9. En quatrième lieu, M. B... se prévaut de la durée de son séjour en France, soit près de six ans à la date de la décision attaquée, de la présence sur le territoire national de son épouse et de ses deux enfants mineurs, dont l'aînée est scolarisée, de l'intensité et de la stabilité des liens personnels qu'il y a tissés ainsi que de son intégration dans la société française. Toutefois, il ressort des pièces du dossier que l'épouse de M. B..., ressortissante algérienne, est également en situation irrégulière au regard du séjour. En outre, l'intéressé n'établit, ni n'allègue sérieusement qu'il serait dans l'impossibilité de se réinsérer dans son pays d'origine où sa cellule familiale pourrait se reconstituer et où il n'établit pas être dépourvu d'attaches, alors qu'il y a lui-même vécu jusqu'à l'âge de trente-sept ans. Par ailleurs, M. B... ne se prévaut, pour justifier sa demande d'admission exceptionnelle au séjour au titre du travail, que d'un contrat de travail à durée indéterminée en qualité de maçon au sein de l'entreprise " BTM bâtiment " et des bulletins de paie du 1er juin 2018 au 31 juin 2020 qui s'y rapportent, et d'un contrat de travail à durée indéterminée en qualité d'agent de sécurité au sein de la société " Gold Sécurité privée " et des bulletins de paie du 13 octobre 2020 au 31 mars 2021 qui s'y rapportent. Cependant, ces activités professionnelles, d'une durée limitée, ne permettent pas de démontrer une insertion professionnelle stable et ancienne en France, ni l'existence de motifs exceptionnels justifiant son admission au séjour au titre du travail. Enfin, si le préfet relève dans sa décision, que M. B... a travaillé sous couvert d'une fausse carte d'identité française, ce qui faisait selon lui obstacle à son admission au séjour, il ressort des pièces du dossier qu'il aurait pris la même décision s'il s'était fondé sur la seule absence de motif exceptionnel. Par suite, en estimant que la situation personnelle et familiale de M. B... ne justifiait pas une mesure de régularisation, le préfet de la Seine-Saint-Denis n'a commis aucune erreur manifeste dans son appréciation de cette situation.

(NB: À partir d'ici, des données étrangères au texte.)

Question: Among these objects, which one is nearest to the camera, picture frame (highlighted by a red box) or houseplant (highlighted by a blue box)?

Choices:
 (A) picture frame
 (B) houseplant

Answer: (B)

10. En cinquième lieu, aux termes de l'article 8 de la convention européenne de sauvegarde des droits de l'homme et des libertés fondamentales : " 1. Toute personne a droit au respect de sa vie privée et familiale (...). / 2. Il ne peut y avoir ingérence d'une autorité publique dans l'exercice de ce droit que pour autant que cette ingérence est prévue par la loi et qu'elle constitue une mesure qui, dans une société démocratique, est nécessaire à la sécurité nationale, à la sûreté publique, au bien-être économique du pays, à la défense de l'ordre et à la prévention des infractions pénales, à la protection de la santé ou de la morale, ou à la protection des droits et libertés d'autrui ". Aux termes de l'article 6 de l'accord franco-algérien : " Le certificat de résidence d'un an portant la mention " vie privée et familiale " est délivré de plein droit : / (...) 5. Au ressortissant algérien, qui n'entre pas dans les catégories précédentes ou dans celles qui ouvrent droit au regroupement familial, dont les liens personnels et familiaux en France sont tels que le refus d'autoriser son séjour porterait à son droit au respect de sa vie privée et familiale une atteinte disproportionnée au regard des motifs du refus ".

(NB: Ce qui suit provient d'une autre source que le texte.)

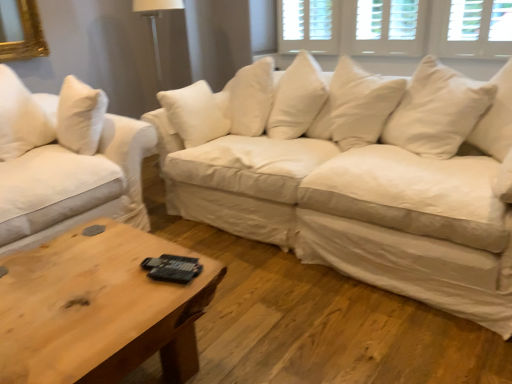
Locate an element on the screen. This screenshot has width=512, height=384. white wood blinds at upper center, the 1th window in the right-to-left sequence is located at coordinates (384, 27).

This screenshot has height=384, width=512. What do you see at coordinates (66, 162) in the screenshot? I see `white cotton couch at left, which is counted as the 2th studio couch, starting from the right` at bounding box center [66, 162].

What are the coordinates of `white cotton couch at center, which is counted as the 1th studio couch, starting from the right` in the screenshot? It's located at (360, 178).

How much space does white cotton couch at center, the 2th studio couch when ordered from left to right, occupy vertically?

It is 31.88 inches.

What do you see at coordinates (98, 308) in the screenshot? I see `wooden rustic coffee table at center` at bounding box center [98, 308].

I want to click on white wood window at upper center, the second window when ordered from right to left, so click(x=308, y=26).

Is white wood window at upper center, the second window when ordered from right to left, looking in the opposite direction of white cotton couch at left, which is counted as the 2th studio couch, starting from the right?

That's not correct — white wood window at upper center, the second window when ordered from right to left, is not looking away from white cotton couch at left, which is counted as the 2th studio couch, starting from the right.

Is point (332, 42) positioned in front of point (6, 240)?

No, (332, 42) is behind (6, 240).

Which object is wider, white wood window at upper center, the second window when ordered from right to left, or white cotton couch at left, the 1th studio couch in the left-to-right sequence?

white cotton couch at left, the 1th studio couch in the left-to-right sequence, is wider.

From their relative heights in the image, would you say white wood window at upper center, the second window when ordered from right to left, is taller or shorter than white cotton couch at left, the 1th studio couch in the left-to-right sequence?

Clearly, white wood window at upper center, the second window when ordered from right to left, is shorter compared to white cotton couch at left, the 1th studio couch in the left-to-right sequence.

From a real-world perspective, who is located higher, white wood blinds at upper center, the 1th window in the right-to-left sequence, or white cotton couch at center, which is counted as the 1th studio couch, starting from the right?

white wood blinds at upper center, the 1th window in the right-to-left sequence, from a real-world perspective.

Choose the correct answer: Is white wood blinds at upper center, which ranks as the second window in left-to-right order, inside white cotton couch at center, which is counted as the 1th studio couch, starting from the right, or outside it?

white wood blinds at upper center, which ranks as the second window in left-to-right order, is not inside white cotton couch at center, which is counted as the 1th studio couch, starting from the right, it's outside.

From the image's perspective, is white wood blinds at upper center, which ranks as the second window in left-to-right order, located above or below white cotton couch at center, the 2th studio couch when ordered from left to right?

Clearly, from the image's perspective, white wood blinds at upper center, which ranks as the second window in left-to-right order, is above white cotton couch at center, the 2th studio couch when ordered from left to right.

Visually, is white cotton couch at center, the 2th studio couch when ordered from left to right, positioned to the left or to the right of white wood window at upper center, the first window from the left?

white cotton couch at center, the 2th studio couch when ordered from left to right, is positioned on white wood window at upper center, the first window from the left,'s left side.

This screenshot has width=512, height=384. Find the location of `the 2nd window above the white cotton couch at center, which is counted as the 1th studio couch, starting from the right (from a real-world perspective)`. the 2nd window above the white cotton couch at center, which is counted as the 1th studio couch, starting from the right (from a real-world perspective) is located at coordinates (308, 26).

From a real-world perspective, who is located lower, white cotton couch at center, which is counted as the 1th studio couch, starting from the right, or white wood window at upper center, the first window from the left?

From a 3D spatial view, white cotton couch at center, which is counted as the 1th studio couch, starting from the right, is below.

Does white cotton couch at left, the 1th studio couch in the left-to-right sequence, have a smaller size compared to white wood window at upper center, the second window when ordered from right to left?

Incorrect, white cotton couch at left, the 1th studio couch in the left-to-right sequence, is not smaller in size than white wood window at upper center, the second window when ordered from right to left.

Considering the relative sizes of white cotton couch at left, which is counted as the 2th studio couch, starting from the right, and white wood window at upper center, the first window from the left, in the image provided, is white cotton couch at left, which is counted as the 2th studio couch, starting from the right, taller than white wood window at upper center, the first window from the left,?

Yes.

At what (x,y) coordinates should I click in order to perform the action: click on the 2nd window behind the white cotton couch at left, the 1th studio couch in the left-to-right sequence. Please return your answer as a coordinate pair (x, y). Looking at the image, I should click on (308, 26).

Is white cotton couch at left, which is counted as the 2th studio couch, starting from the right, oriented away from white wood window at upper center, the first window from the left?

white cotton couch at left, which is counted as the 2th studio couch, starting from the right, is not turned away from white wood window at upper center, the first window from the left.

Can you tell me how much white wood window at upper center, the first window from the left, and wooden rustic coffee table at center differ in facing direction?

90 degrees.

From the image's perspective, is white wood window at upper center, the first window from the left, located above or below wooden rustic coffee table at center?

white wood window at upper center, the first window from the left, is situated higher than wooden rustic coffee table at center in the image.

The image size is (512, 384). In the image, there is a white wood window at upper center, the first window from the left. Identify the location of coffee table below it (from a real-world perspective). (98, 308).

Is white wood window at upper center, the first window from the left, wider than wooden rustic coffee table at center?

In fact, white wood window at upper center, the first window from the left, might be narrower than wooden rustic coffee table at center.

Based on the photo, is white cotton couch at center, which is counted as the 1th studio couch, starting from the right, positioned in front of white cotton couch at left, which is counted as the 2th studio couch, starting from the right?

Yes, white cotton couch at center, which is counted as the 1th studio couch, starting from the right, is in front of white cotton couch at left, which is counted as the 2th studio couch, starting from the right.

Which object is wider, white cotton couch at center, which is counted as the 1th studio couch, starting from the right, or white cotton couch at left, which is counted as the 2th studio couch, starting from the right?

With larger width is white cotton couch at left, which is counted as the 2th studio couch, starting from the right.

Would you say white cotton couch at center, which is counted as the 1th studio couch, starting from the right, is outside white cotton couch at left, the 1th studio couch in the left-to-right sequence?

Yes, white cotton couch at center, which is counted as the 1th studio couch, starting from the right, is located beyond the bounds of white cotton couch at left, the 1th studio couch in the left-to-right sequence.

Consider the image. Is white cotton couch at center, which is counted as the 1th studio couch, starting from the right, aimed at white cotton couch at left, the 1th studio couch in the left-to-right sequence?

Yes.

Looking at this image, is white cotton couch at center, which is counted as the 1th studio couch, starting from the right, taller or shorter than wooden rustic coffee table at center?

Considering their sizes, white cotton couch at center, which is counted as the 1th studio couch, starting from the right, has more height than wooden rustic coffee table at center.

Which object is wider, white cotton couch at center, the 2th studio couch when ordered from left to right, or wooden rustic coffee table at center?

white cotton couch at center, the 2th studio couch when ordered from left to right, is wider.

Does white cotton couch at center, the 2th studio couch when ordered from left to right, turn towards wooden rustic coffee table at center?

Yes, white cotton couch at center, the 2th studio couch when ordered from left to right, is facing wooden rustic coffee table at center.

This screenshot has width=512, height=384. Find the location of `window that is the 2nd object located above the white cotton couch at left, which is counted as the 2th studio couch, starting from the right (from the image's perspective)`. window that is the 2nd object located above the white cotton couch at left, which is counted as the 2th studio couch, starting from the right (from the image's perspective) is located at coordinates pyautogui.click(x=308, y=26).

Find the location of a particular element. This screenshot has height=384, width=512. studio couch that is the 1st one when counting downward from the white wood blinds at upper center, the 1th window in the right-to-left sequence (from the image's perspective) is located at coordinates (360, 178).

Based on their spatial positions, is white wood window at upper center, the second window when ordered from right to left, or white cotton couch at center, which is counted as the 1th studio couch, starting from the right, closer to white cotton couch at left, the 1th studio couch in the left-to-right sequence?

white cotton couch at center, which is counted as the 1th studio couch, starting from the right, is positioned closer to the anchor white cotton couch at left, the 1th studio couch in the left-to-right sequence.

Which object lies nearer to the anchor point wooden rustic coffee table at center, white wood blinds at upper center, the 1th window in the right-to-left sequence, or white cotton couch at left, the 1th studio couch in the left-to-right sequence?

white cotton couch at left, the 1th studio couch in the left-to-right sequence, is closer to wooden rustic coffee table at center.

Looking at the image, which one is located further to white cotton couch at center, which is counted as the 1th studio couch, starting from the right, wooden rustic coffee table at center or white wood blinds at upper center, which ranks as the second window in left-to-right order?

white wood blinds at upper center, which ranks as the second window in left-to-right order, is further to white cotton couch at center, which is counted as the 1th studio couch, starting from the right.

Consider the image. Estimate the real-world distances between objects in this image. Which object is further from wooden rustic coffee table at center, white wood blinds at upper center, the 1th window in the right-to-left sequence, or white wood window at upper center, the second window when ordered from right to left?

white wood window at upper center, the second window when ordered from right to left, is positioned further to the anchor wooden rustic coffee table at center.

Based on their spatial positions, is white wood blinds at upper center, which ranks as the second window in left-to-right order, or wooden rustic coffee table at center further from white cotton couch at left, the 1th studio couch in the left-to-right sequence?

white wood blinds at upper center, which ranks as the second window in left-to-right order, is further to white cotton couch at left, the 1th studio couch in the left-to-right sequence.

Looking at the image, which one is located further to white cotton couch at left, which is counted as the 2th studio couch, starting from the right, wooden rustic coffee table at center or white wood blinds at upper center, the 1th window in the right-to-left sequence?

The object further to white cotton couch at left, which is counted as the 2th studio couch, starting from the right, is white wood blinds at upper center, the 1th window in the right-to-left sequence.

From the image, which object appears to be farther from white cotton couch at center, which is counted as the 1th studio couch, starting from the right, white wood window at upper center, the first window from the left, or wooden rustic coffee table at center?

white wood window at upper center, the first window from the left, is further to white cotton couch at center, which is counted as the 1th studio couch, starting from the right.

Based on the photo, when comparing their distances from white cotton couch at center, the 2th studio couch when ordered from left to right, does white wood blinds at upper center, the 1th window in the right-to-left sequence, or white cotton couch at left, the 1th studio couch in the left-to-right sequence, seem further?

The object further to white cotton couch at center, the 2th studio couch when ordered from left to right, is white wood blinds at upper center, the 1th window in the right-to-left sequence.

Locate an element on the screen. coffee table between white cotton couch at left, which is counted as the 2th studio couch, starting from the right, and white wood blinds at upper center, the 1th window in the right-to-left sequence, in the horizontal direction is located at coordinates (98, 308).

You are a GUI agent. You are given a task and a screenshot of the screen. Output one action in this format:
    pyautogui.click(x=<x>, y=<y>)
    Task: Click on the studio couch positioned between white cotton couch at center, the 2th studio couch when ordered from left to right, and white wood window at upper center, the second window when ordered from right to left, from near to far
    The image size is (512, 384).
    Given the screenshot: What is the action you would take?
    pyautogui.click(x=66, y=162)

Where is `coffee table between white cotton couch at left, the 1th studio couch in the left-to-right sequence, and white cotton couch at center, the 2th studio couch when ordered from left to right, in the horizontal direction`? Image resolution: width=512 pixels, height=384 pixels. coffee table between white cotton couch at left, the 1th studio couch in the left-to-right sequence, and white cotton couch at center, the 2th studio couch when ordered from left to right, in the horizontal direction is located at coordinates (98, 308).

At what (x,y) coordinates should I click in order to perform the action: click on studio couch between white cotton couch at left, the 1th studio couch in the left-to-right sequence, and white wood blinds at upper center, which ranks as the second window in left-to-right order. Please return your answer as a coordinate pair (x, y). Image resolution: width=512 pixels, height=384 pixels. Looking at the image, I should click on (360, 178).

11. Pour les mêmes motifs que ceux énoncés au point 9, M. B... n'est pas fondé à soutenir que la décision attaquée aurait porté à son droit au respect de sa vie privée et familiale une atteinte disproportionnée au regard des buts en vue desquels elle a été prise. Par suite, les moyens tirés de la méconnaissance des stipulations précitées doivent être écartés.

12. En dernier lieu, aux termes du paragraphe 1 de l'article 3 de la convention internationale relative aux droits de l'enfant : " Dans toutes les décisions qui concernent les enfants, qu'elles soient le fait d'institutions publiques ou privées de protection sociale, des tribunaux, des autorités administratives ou des organes législatifs, l'intérêt supérieur de l'enfant doit être une considération primordiale ". Il résulte de ces stipulations, qui peuvent être utilement invoquées à l'appui d'un recours pour excès de pouvoir, que, dans l'exercice de son pouvoir d'appréciation, l'autorité administrative doit accorder une attention primordiale à l'intérêt supérieur des enfants dans toutes les décisions les concernant.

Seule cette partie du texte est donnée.